Мистер Синистерра помолчал, пристраивая черные волосы поверх собственных — редеющей текстуры ранней седины. Потом продолжил тише, — У него нет таких устремлений, как у его отца. Я пытался учить его делать медные клише, цинковые клише, стеклянные клише. Единственные платиновые, что я сделал, он мне чуть ни испортил. Всего раз он пытался что-то сделать один, пытался сделать фискальные марки. Я ему помогал всю дорогу, как старый мастер, чистить медное клише бензином, делать восковую основу, смягчать капелькой лавандового масла Он сделал халтуру. Пришлось все выбрасывать, пока он не втянул нас всех в неприятности. Даже цвет — думаешь, он мог отличить один зеленый от другого? Он его и от красного не отличал. Его отец — ремесленник, художник, а он — не больше чем лодырь.
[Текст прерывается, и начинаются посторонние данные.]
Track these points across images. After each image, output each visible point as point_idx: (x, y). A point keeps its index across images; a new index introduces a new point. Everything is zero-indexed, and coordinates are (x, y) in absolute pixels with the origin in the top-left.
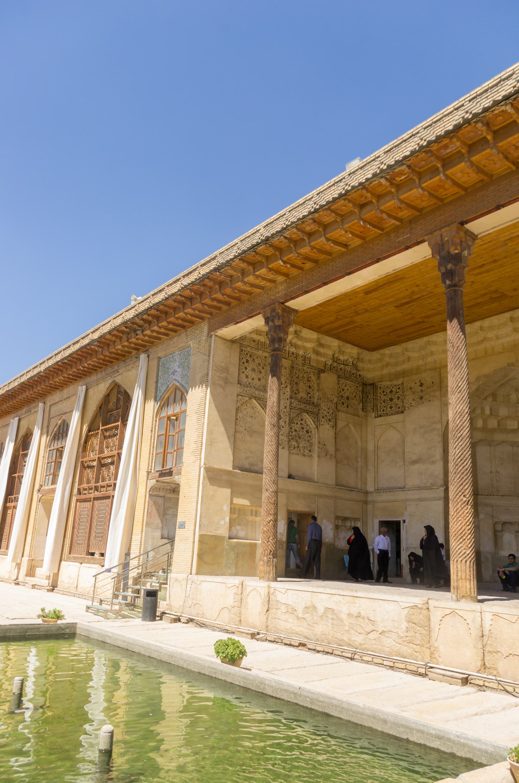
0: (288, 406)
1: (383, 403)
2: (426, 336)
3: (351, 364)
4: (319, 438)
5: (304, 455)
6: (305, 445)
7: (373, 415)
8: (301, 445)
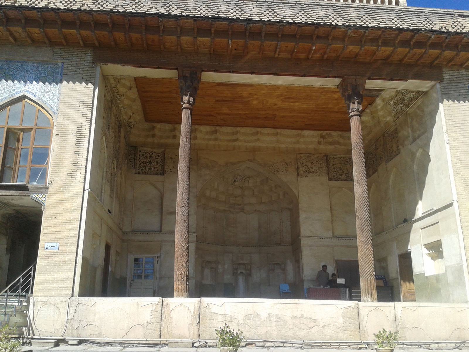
1: (142, 164)
7: (134, 171)
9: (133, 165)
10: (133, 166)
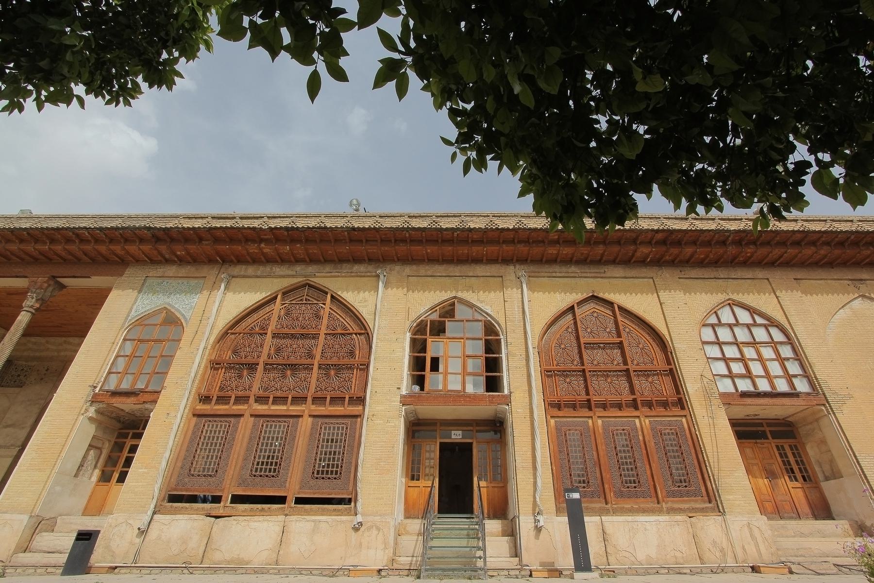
2: (65, 337)
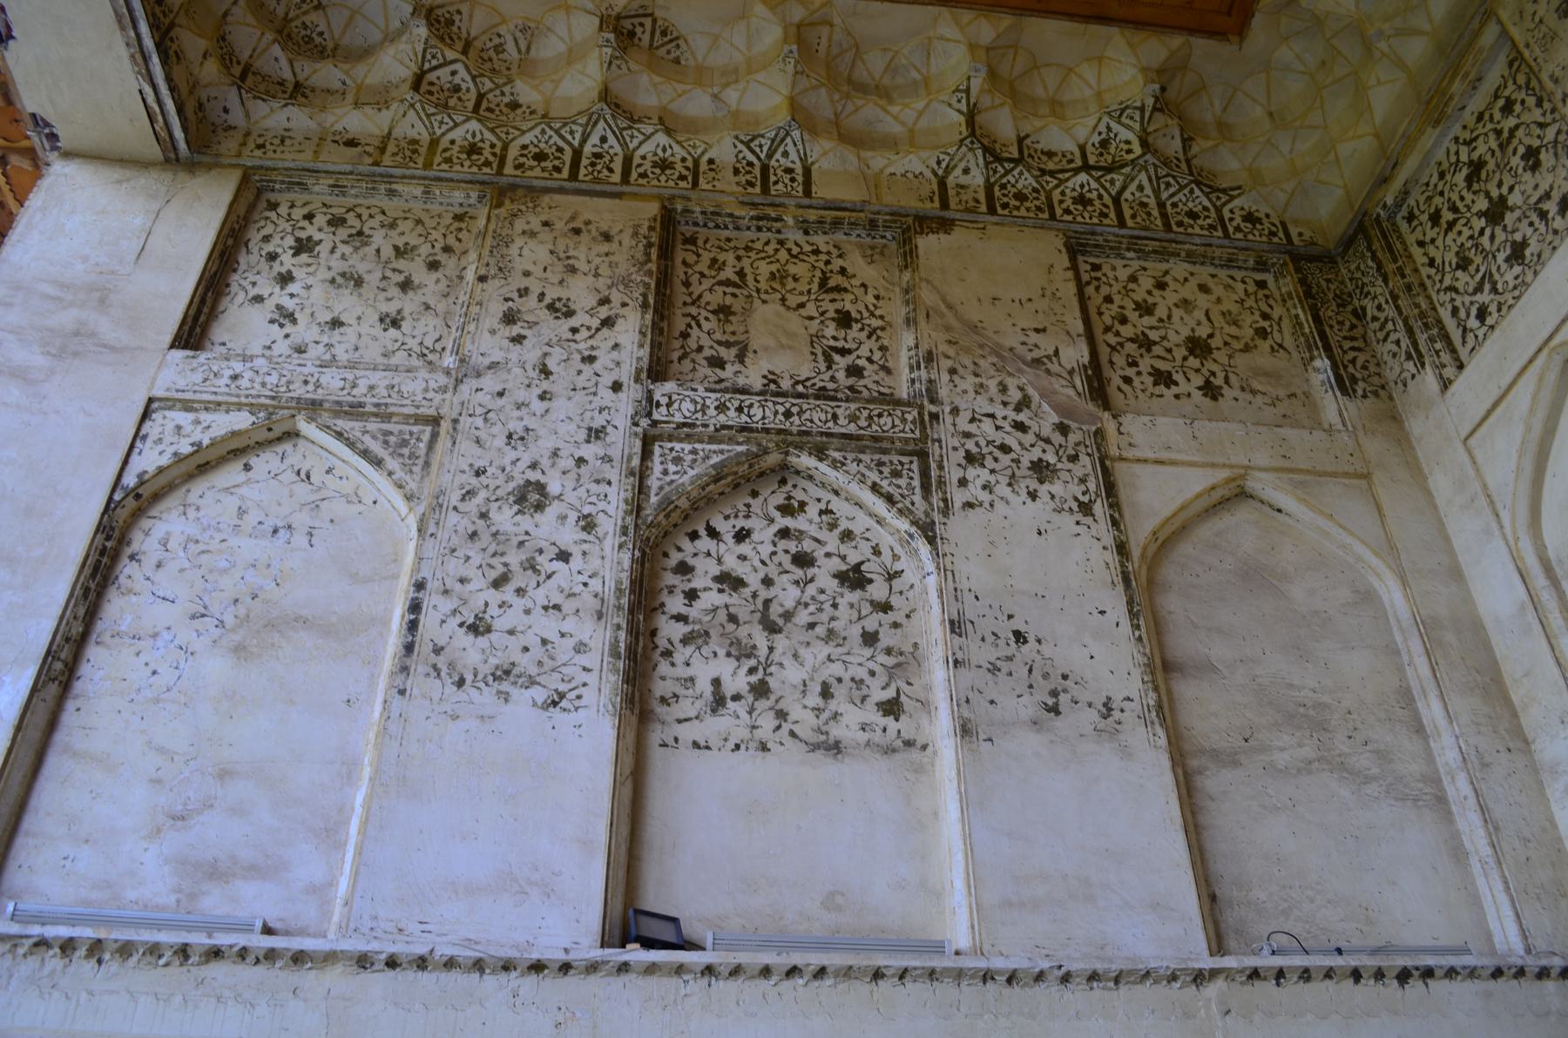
0: (622, 420)
3: (1138, 150)
4: (952, 592)
5: (836, 748)
6: (836, 669)
7: (1429, 379)
8: (786, 677)
9: (1406, 342)
10: (1409, 357)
Мистер Синистерра припорошил черные волосы на место. С кухни раздавались звуки, но не ответные слова; только звон кастрюль. — Сейчас не старые времена, сказал он, глядясь в зеркало. — Тогда можно было выдать позолоченный четвертак за десятидолларовый золотой. Не времена Пита Маккартни и Фреда Бисбуша, и Большого Билла Чудилы, времена, когда Брокуэй сбывал сотню тысяч как нечего делать. Не времена, когда Джонни Джентльмен расплавил Аскотский кубок.
Он подошел к вешалке выбрать галстук. Отщелкнув Итон и Харроу, он приподнял мягкий темно-синий с зазубренными красными полосами почетного артиллерийского полка, пораздумал, а затем вернул на вешалку рядом с висящим протезом руки. — Это дело не для лодырей, это дело искусства. Знаешь размер места за Гамильтоном на десятке? Меньше одной сто двадцатой дюйма. И ты зовешь это делом для лодырей? Когда пацан делал фискальные марки, он даже не старался. Кислота попала под воск и все перекосила. Думаешь, его это заботило? Он и не заметил разницы. Что хуже, чем укусы злой змеи, чем такой пацан{324}, ты меня слышишь? Ты-то в жизни книги не читала. Ну да неважно. Большое разочарование для отца, когда сын не интересуется отцовским делом и не желает его продолжать.